Literary Ramblings in Shropshire

Over the years we've done lots of literary rambles around Shropshire, it's a county rich in literary associations. We've enjoyed all of them, and sometimes, they've inspired me to read something new, or just reread an old favourite.

We've visited many of the locations which inspired Malcolm Saville's Lone Pine series, as well as following the Mary Webb trail. We've mooched around Ludlow and enjoyed the connections with A E Housman, and we've followed in Charles Dickens' footsteps in the county. So, on our recent quick visit to Shropshire, I wasn't expecting to discover any new literary connections. 

So, I was pleased to discover that Shrewsbury Abbey has a strong link with Ellis Peters (her real name was Edith Pargeter). There is a stained glass window depicting St Benedict, which is dedicated to Edith’s memory. When Shropshire author Ellis Peters wrote the historic murder mysteries The Cadfael Chronicles she was inspired by medieval Shrewsbury and made Shrewsbury Abbey the home of her fictional hero, the Benedictine monk Brother Cadfael.

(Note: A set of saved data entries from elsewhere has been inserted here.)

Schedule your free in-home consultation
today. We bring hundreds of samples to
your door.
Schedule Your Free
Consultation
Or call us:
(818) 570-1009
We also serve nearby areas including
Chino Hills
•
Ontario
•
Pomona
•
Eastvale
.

The first appearance of Brother Cadfael at Shrewsbury Abbey was in  A Morbid Taste For Bones, and he mixed his herbs and unraveled mysteries in this atmospheric setting for a further nineteen novels. I've never read any Cadfael novels, so I might be inspired to give one a go.

"The nearest earthly place to paradise" is how P G Wodehouse described Shropshire. He set his wonderful Blandings Castle novels at Weston Park. Wodehouse loved the area and said "I rashly placed Blandings Castle in Shropshire because my happiest days as a boy were spent near Bridgnorth".

We stayed in Bridgnorth and passed close to Weston Park, the inspiration for Blandings Castle, on our way to visit friends in Pattingham. Next time we visit we will definitely make a detour to explore the house. I can't resist a mansion which has a picturesque cottage in the woods for concealing stolen jewels and purloined pigs, as well as magnificent cedar tree with a hammock, assiduously claimed by Lord Emsworth's ne'er-do-well brother, Gally! I do love Wodehouse.